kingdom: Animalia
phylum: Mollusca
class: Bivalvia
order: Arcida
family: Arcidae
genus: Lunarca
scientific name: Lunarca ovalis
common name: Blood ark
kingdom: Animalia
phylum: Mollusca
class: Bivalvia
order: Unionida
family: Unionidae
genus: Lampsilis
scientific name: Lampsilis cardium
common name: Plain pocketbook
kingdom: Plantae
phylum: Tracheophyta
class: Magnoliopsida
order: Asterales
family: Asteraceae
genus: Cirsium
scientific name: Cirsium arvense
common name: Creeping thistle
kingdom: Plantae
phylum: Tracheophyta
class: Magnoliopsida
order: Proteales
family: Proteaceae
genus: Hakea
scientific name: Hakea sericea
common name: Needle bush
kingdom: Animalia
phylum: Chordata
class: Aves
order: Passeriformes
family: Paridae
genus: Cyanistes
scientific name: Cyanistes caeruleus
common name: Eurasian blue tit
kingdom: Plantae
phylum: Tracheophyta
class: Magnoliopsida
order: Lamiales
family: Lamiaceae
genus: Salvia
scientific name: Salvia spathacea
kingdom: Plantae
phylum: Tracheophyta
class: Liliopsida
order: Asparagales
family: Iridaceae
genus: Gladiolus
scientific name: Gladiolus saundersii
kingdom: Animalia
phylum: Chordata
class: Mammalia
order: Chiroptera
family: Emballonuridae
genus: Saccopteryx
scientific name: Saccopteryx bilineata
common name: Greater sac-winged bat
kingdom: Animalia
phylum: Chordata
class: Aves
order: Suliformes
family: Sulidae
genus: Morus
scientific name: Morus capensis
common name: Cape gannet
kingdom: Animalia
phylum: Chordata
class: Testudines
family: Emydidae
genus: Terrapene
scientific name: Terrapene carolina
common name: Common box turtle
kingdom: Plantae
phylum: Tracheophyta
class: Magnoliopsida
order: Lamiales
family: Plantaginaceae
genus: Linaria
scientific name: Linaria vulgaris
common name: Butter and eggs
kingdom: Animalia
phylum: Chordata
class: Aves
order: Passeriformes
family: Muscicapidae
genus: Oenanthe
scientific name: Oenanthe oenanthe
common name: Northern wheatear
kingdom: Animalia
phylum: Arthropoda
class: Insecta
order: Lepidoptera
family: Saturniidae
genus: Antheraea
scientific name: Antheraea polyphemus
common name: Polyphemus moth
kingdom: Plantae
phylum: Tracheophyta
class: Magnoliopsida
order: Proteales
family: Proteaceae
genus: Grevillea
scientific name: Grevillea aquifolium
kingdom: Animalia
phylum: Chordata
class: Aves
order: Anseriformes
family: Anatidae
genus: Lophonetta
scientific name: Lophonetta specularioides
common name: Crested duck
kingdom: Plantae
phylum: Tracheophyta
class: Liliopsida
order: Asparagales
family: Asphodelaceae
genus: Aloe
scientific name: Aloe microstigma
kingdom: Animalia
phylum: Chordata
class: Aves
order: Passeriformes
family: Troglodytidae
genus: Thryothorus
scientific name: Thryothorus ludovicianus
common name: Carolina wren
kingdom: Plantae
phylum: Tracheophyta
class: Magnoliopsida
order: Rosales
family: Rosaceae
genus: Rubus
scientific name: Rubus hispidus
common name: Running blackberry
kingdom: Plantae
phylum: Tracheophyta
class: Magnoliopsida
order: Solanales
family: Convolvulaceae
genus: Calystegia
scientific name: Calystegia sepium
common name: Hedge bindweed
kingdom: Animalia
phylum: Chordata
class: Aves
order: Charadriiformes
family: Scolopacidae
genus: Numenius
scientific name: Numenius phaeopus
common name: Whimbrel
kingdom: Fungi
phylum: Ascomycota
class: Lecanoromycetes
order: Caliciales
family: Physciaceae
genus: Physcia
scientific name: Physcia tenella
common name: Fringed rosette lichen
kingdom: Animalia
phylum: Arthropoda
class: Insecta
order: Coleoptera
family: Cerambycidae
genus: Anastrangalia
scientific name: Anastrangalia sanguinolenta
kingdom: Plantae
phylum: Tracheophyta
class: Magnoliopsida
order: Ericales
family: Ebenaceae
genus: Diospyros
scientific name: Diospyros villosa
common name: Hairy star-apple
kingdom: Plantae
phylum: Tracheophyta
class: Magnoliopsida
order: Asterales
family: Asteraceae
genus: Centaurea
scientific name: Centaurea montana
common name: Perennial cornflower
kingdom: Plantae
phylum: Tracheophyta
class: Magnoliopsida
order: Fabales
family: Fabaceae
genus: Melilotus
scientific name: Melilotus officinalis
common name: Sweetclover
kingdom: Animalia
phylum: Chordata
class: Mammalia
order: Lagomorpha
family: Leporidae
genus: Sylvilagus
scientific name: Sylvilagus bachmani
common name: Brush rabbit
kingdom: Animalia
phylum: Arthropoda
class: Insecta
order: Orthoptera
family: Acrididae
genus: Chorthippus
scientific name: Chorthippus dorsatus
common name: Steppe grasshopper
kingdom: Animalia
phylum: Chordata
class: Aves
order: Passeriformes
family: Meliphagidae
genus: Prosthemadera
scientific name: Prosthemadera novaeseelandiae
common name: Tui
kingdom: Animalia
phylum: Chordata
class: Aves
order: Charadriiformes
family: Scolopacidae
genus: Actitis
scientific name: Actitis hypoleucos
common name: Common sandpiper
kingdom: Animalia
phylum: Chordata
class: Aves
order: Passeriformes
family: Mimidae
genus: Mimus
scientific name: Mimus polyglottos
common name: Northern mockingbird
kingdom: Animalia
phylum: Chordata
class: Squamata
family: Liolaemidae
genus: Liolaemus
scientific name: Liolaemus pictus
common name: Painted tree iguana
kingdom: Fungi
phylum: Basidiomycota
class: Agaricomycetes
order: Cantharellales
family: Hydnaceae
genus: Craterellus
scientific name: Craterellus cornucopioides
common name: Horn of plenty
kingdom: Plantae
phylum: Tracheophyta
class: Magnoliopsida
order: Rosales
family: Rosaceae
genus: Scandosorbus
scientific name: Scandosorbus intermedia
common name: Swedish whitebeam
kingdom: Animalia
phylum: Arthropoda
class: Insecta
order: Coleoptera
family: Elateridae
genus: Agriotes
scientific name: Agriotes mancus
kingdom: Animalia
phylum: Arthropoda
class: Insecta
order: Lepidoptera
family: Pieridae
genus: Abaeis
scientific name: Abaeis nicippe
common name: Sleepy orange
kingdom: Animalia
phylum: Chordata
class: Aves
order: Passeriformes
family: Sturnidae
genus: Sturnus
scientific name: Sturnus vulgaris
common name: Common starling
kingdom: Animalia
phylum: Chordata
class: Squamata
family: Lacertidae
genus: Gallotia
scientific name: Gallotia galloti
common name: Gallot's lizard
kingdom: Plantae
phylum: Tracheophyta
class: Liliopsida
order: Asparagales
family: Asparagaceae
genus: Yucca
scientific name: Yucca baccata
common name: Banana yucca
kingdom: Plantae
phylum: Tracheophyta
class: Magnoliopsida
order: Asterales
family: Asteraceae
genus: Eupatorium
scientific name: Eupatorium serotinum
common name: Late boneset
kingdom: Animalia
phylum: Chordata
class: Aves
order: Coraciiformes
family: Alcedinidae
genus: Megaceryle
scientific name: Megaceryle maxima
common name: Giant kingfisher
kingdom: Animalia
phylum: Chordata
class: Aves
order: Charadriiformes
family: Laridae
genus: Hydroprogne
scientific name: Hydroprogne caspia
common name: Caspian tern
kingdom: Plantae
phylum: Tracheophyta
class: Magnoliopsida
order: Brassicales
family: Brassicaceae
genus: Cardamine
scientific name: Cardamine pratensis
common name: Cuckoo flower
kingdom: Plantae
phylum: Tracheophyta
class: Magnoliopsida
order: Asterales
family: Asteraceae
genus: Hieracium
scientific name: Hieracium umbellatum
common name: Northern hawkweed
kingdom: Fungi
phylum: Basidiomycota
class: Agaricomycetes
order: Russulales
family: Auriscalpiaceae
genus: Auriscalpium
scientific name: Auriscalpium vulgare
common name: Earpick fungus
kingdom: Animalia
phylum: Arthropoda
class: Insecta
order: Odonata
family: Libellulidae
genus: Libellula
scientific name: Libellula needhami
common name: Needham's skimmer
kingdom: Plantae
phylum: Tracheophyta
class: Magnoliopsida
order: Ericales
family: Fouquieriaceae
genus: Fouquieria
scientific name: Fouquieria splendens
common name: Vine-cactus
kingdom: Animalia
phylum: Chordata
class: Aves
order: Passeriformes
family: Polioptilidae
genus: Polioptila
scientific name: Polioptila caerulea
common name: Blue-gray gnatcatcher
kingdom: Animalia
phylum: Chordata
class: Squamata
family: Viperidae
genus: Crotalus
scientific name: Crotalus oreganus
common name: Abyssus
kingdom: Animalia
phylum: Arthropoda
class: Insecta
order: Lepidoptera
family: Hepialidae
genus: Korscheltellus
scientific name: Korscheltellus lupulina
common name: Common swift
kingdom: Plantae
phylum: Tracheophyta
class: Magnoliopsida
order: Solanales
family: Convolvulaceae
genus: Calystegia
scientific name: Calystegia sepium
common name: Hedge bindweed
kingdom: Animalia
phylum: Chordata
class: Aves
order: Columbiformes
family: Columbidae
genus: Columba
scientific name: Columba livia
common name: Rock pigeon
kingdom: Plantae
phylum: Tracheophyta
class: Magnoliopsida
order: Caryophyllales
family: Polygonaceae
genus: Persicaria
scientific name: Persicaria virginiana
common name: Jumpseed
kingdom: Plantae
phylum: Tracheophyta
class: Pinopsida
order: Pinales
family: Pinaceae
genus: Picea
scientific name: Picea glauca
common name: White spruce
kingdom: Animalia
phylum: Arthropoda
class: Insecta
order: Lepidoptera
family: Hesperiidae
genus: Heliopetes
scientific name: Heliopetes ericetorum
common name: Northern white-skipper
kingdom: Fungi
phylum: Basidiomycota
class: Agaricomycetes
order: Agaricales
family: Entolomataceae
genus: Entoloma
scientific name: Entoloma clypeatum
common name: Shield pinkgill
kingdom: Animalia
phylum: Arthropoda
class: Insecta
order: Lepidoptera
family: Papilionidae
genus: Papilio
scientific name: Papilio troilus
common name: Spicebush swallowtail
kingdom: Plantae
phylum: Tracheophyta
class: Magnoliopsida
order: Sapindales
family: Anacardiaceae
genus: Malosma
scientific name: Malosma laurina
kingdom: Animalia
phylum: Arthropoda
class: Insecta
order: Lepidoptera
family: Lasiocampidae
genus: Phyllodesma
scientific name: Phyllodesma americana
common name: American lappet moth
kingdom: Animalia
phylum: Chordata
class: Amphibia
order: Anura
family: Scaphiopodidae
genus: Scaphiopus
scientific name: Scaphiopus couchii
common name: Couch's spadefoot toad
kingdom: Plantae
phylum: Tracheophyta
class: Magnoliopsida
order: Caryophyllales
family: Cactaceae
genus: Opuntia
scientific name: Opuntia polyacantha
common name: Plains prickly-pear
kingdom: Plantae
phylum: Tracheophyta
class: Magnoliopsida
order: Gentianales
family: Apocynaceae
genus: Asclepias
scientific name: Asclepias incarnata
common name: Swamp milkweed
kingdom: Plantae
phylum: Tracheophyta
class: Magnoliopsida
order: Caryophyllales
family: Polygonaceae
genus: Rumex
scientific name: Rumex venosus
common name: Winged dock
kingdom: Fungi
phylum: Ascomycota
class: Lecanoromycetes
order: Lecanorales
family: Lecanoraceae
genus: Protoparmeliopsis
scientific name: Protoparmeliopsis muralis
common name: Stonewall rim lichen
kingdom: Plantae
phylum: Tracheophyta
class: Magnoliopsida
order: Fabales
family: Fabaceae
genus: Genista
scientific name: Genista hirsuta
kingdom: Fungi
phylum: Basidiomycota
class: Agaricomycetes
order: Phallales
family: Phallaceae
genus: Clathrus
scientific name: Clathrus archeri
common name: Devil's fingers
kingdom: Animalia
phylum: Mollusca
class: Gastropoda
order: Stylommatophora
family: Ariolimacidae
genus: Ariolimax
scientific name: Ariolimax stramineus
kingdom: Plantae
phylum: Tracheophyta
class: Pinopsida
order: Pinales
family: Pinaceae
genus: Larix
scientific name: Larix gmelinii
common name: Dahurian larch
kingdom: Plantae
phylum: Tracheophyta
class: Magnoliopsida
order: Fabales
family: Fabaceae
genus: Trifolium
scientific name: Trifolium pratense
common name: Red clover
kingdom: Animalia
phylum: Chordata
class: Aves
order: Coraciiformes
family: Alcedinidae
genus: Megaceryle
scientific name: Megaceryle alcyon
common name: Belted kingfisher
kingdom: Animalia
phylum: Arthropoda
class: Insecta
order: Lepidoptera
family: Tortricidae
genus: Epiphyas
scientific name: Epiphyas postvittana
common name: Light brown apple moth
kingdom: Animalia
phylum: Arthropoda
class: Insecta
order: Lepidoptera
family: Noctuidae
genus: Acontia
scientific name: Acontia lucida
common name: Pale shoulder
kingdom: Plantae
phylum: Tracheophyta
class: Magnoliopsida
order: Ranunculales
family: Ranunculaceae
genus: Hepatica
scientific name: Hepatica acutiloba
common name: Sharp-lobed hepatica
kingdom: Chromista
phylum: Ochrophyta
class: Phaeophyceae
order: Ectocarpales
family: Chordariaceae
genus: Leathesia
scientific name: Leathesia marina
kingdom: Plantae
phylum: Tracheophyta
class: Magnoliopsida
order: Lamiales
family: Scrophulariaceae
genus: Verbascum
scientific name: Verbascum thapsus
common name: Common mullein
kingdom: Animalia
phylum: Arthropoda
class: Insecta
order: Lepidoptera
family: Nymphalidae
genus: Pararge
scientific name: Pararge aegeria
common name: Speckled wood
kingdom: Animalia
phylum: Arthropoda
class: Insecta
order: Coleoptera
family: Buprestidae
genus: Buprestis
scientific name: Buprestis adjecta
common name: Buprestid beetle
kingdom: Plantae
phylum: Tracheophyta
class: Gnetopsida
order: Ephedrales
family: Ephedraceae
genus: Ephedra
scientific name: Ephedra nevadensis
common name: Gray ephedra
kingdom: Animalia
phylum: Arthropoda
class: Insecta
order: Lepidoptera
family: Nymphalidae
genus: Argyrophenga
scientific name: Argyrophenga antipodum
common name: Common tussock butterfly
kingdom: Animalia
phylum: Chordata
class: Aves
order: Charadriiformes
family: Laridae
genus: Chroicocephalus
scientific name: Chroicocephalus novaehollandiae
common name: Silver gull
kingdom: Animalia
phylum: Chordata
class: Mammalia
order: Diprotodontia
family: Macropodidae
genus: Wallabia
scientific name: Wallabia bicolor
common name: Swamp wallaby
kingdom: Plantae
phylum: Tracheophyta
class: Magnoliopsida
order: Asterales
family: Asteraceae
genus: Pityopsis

____________________

#### [TASK REQUIREMENTS]
Turn the lines in the entries above, from the line with "common name: Hairy star-apple" to the line with "scientific name: Melilotus officinalis", both included, into a numbered list with blank lines left out.

#### [EXERCISE RESPONSE]
1. common name: Hairy star-apple
2. kingdom: Plantae
3. phylum: Tracheophyta
4. class: Magnoliopsida
5. order: Asterales
6. family: Asteraceae
7. genus: Centaurea
8. scientific name: Centaurea montana
9. common name: Perennial cornflower
10. kingdom: Plantae
11. phylum: Tracheophyta
12. class: Magnoliopsida
13. order: Fabales
14. family: Fabaceae
15. genus: Melilotus
16. scientific name: Melilotus officinalis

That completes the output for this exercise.